Start of Raw data
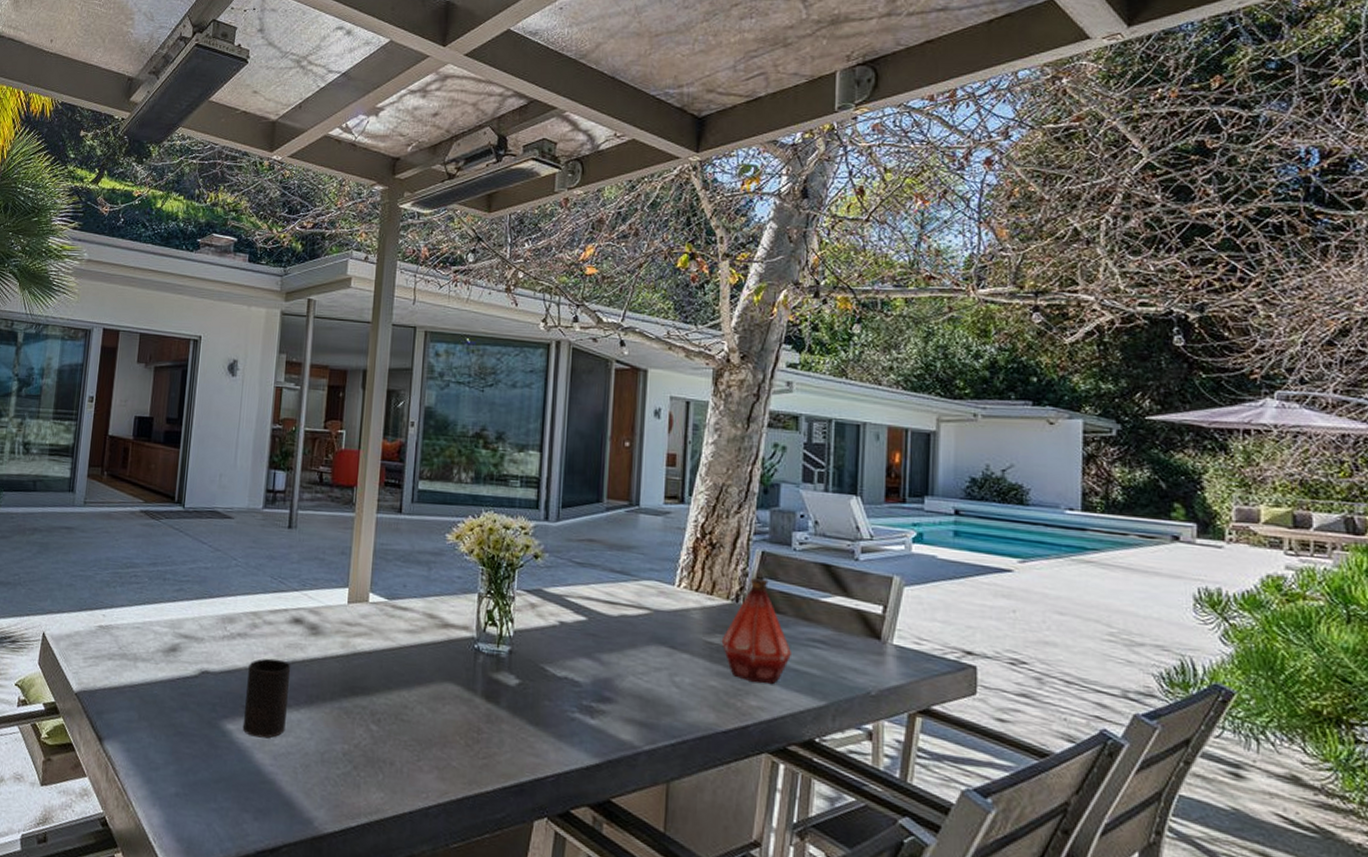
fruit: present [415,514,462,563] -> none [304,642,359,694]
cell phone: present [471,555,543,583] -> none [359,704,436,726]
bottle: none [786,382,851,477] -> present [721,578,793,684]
End of Raw data
When copying the data above, repeat every word exactly and drop the pictures.

fruit: present [415,514,462,563] -> none [304,642,359,694]
cell phone: present [471,555,543,583] -> none [359,704,436,726]
bottle: none [786,382,851,477] -> present [721,578,793,684]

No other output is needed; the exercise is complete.